Pagoden finanzieren sich ausschließlich aus Spendengeldern. Warum sollen die nicht gerade an einem Ort reichlich fließen, an dem auch Geschäfte getätigt werden? Viele Vietnamesen bitten gerade dann Buddha um seinen Segen, wenn sie ein riskantes Geschäft vorhaben. Und man hilft dem Glück gern mit ein paar Geldscheinen nach.

Doch auch die Geschäftsfrau hat etwas von der ungewöhnlichen Verbindung: Sie würde gern die Pagodenbesucher nach Gebet oder Religionsunterricht als Kunden auf ihrem Markt begrüßen, schließlich ist die Konkurrenz hart. In Berlin gibt es drei weitere Asiamärkte. Und Tri Thi Mui hegt die Hoffnung, dass Buddhas Nähe jene ihrer Landsleute fernhalten, die sie auf dem Markt nicht haben will: Diebe, Hehler und Bosse der Zigarettenmafia, die die ethnisch abgeschlossenen Asiamärkte gern für Treffs benutzen.
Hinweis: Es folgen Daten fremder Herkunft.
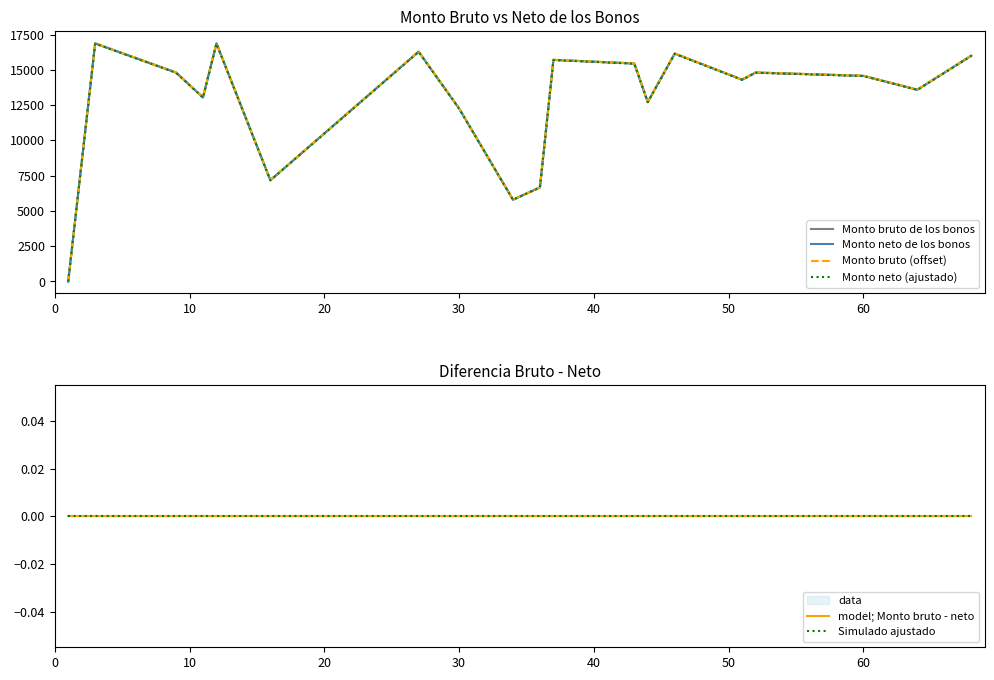

At 30, list the series in order from smallest to largest.

model; Monto bruto - neto, Simulado ajustado, Monto neto (ajustado), Monto bruto de los bonos, Monto neto de los bonos, Monto bruto (offset)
Doch das Vorgehen der Frauen ist auch umstritten. „Eine Pagode baut man nur an einem absolut heiligen Ort, abseits des pulsierenden Lebens. Man braucht Ruhe für die innere Einkehr“, sagt ein Marktkunde. „Man soll eine Pagode nicht für seine Geschäfte benutzen.“

Kritisch wird das neue Gebetshaus auch von der bis vor kurzem einzigen Berliner vietnamesisch-buddhistischen Pagode in Spandau beäugt. Offen will man sich hier nicht zur neuen Konkurrenz äußern. Aber dass die Spandauer Nonnen der Einweihungszeremonie fernblieben, sagt genug. Die Spandauer Gemeinde konnte vor allem dank der reichen vietnamesischen Geschäftsleute aus dem Ostteil der Stadt viel Geld in ihre Ausstattung und in ihre karitativen Projekte stecken. Damit ist jetzt Schluss: Dass die freigebigen Spender jetzt lieber im eigenen Kiez beten und Geld geben, liegt auf der Hand.

Hinzu kommt, dass die Spandauer Pagode für ihre recht harsche Kritik an der Regierung in Hanoi bekannt ist. Die Nonne in Hohenschönhausen hingegen hat in ihrer Begrüßungspredigt gelobt, ihre Pagode von jeder Politik freizuhalten. Das ist den Vietnamesen aus dem Ostteil der Stadt, die von ihrem Staat einst als Vertragsarbeiter in die DDR entsandt wurden, viel sympathischer.